If I were in charge of 300 machines, there is no way I'd want to manually go to each machine, enter the admin password, and change the preferences. I would much rather deploy by editing the config file on my machine, and test it it there until I was sure it worked. Then I'd use my god-like deployment app (http://www.apple.com/remotedesktop/) to do a mass download to all the target machines.

Are you suggesting that I leave up creation of the preference file and placement of it in the correct directory to the administrator?

Not to offend them, but it seems to me that I should keep it as simple as possible for them - there shouldn't be a way to screw it up - as I'd like them to find the process painless and for them to come back and buy more of my apps in the future.

Is a small app that generates the preference file and tells them where to place it a good idea? (Remember, I don't have any means of distribution right now besides the App Store - which means it needs to be sandboxed - which means it probably can't place it directly at the path itself, assuming this path is non-writable normally.)

chown33
Jun 13, 2012, 05:41 PM
You mean the root Library, correct? I was under the impression that a sandboxed app could neither read from nor write to the Library?

Yes, I mean the root /Library folder. More specifically, a suitable subfolder thereof. E.g. /Library/Preferences (there may be other options that are equally or more suitable.)

The defaults subsystem (i.e. the Preferences API) has a way to specify a series of domains. You might want to look at that, and use it if it meets the requirements. I don't recall if there are restrictions on that for the sandbox.

I'm not up on all the latest restrictions of what can and can't be accessed in /Library. If you attempt the access and fail, then fall back to unmanaged mode, that may suffice. I think the absence of the root-resident file, or inability to read it, should result in normal non-managed behavior. You'll probably have to review the requirements for out-of-sandbox file access.


Are you suggesting that I leave up creation of the preference file and placement of it in the correct directory to the administrator?

Not to offend them, but it seems to me that I should keep it as simple as possible for them - there shouldn't be a way to screw it up - as I'd like them to find the process painless and for them to come back and buy more of my apps in the future.

Don't assume that people who manage multiple-machine deployments are idiots, or even persons who need a lot of hand-holding. I think if you simply documented the location, name, and relevant keys in the plist, it would likely suffice for most of the intended audience.

Remember, you're already talking to an audience who is (or should be) familiar with how to lock down multiple remote networked computers. If they don't already know how to do that, then you're wasting your time trying to tell them how to lock down your specific app's individual prefs file.
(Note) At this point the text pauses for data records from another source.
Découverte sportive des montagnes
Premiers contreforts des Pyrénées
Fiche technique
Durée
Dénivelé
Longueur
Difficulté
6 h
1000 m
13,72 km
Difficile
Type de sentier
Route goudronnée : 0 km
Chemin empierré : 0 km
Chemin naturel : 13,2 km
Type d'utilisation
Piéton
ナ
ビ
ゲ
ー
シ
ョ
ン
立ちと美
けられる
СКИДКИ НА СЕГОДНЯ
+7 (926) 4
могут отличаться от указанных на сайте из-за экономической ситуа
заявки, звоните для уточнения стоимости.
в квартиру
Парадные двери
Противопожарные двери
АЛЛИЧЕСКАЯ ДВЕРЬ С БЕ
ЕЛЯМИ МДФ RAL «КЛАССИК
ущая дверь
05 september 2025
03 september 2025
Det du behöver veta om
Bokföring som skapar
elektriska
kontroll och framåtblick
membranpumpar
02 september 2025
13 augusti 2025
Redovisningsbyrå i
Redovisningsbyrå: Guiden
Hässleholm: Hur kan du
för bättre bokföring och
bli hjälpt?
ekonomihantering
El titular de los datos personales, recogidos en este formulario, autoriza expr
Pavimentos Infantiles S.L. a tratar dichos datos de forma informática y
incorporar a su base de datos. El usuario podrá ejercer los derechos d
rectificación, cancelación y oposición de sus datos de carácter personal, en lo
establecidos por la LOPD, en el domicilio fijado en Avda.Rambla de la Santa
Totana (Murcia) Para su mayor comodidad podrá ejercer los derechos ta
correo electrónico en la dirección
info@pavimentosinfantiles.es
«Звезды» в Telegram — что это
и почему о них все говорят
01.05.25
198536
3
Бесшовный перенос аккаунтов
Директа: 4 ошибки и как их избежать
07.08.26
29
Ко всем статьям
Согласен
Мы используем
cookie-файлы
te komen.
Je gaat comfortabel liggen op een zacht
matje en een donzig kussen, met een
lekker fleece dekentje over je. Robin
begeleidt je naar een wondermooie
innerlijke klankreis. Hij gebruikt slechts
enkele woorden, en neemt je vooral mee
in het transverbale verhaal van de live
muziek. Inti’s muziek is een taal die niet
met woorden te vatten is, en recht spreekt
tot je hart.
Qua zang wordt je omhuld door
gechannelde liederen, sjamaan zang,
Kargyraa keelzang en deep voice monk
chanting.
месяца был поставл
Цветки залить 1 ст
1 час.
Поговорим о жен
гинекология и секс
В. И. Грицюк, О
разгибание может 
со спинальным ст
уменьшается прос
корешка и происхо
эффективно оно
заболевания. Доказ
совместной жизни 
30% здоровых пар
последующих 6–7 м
In other words, if the security of the remote machines is already a shambles, nothing you say or do can ensure anything is secure from unauthorized tampering.


Is a small app that generates the preference file and tells them where to place it a good idea? (Remember, I don't have any means of distribution right now besides the App Store - which means it needs to be sandboxed - which means it probably can't place it directly at the path itself, assuming this path is non-writable normally.)

Your app presumably already writes a prefs file. So if the per-user unprivileged setting is correct, all that's necessary is to copy and deploy that prefs file to multiple machines. Another app isn't needed.

ArtOfWarfare
Jun 14, 2012, 10:13 AM
I'm not quite sure if this solution works with code signing, but this is what I did...

I added a property list file called .Override to my bundle's resource file (it's adde during the build.) My app can read from, but not change, the .Override preferences. Between the file being in the bundle and the file being hidden (it has the starting .), I think it should be secure enough... Right?

It wouldn't be too secure for an administrator, would it?

(As in, it wouldn't be too much of a hassle for an administrator?)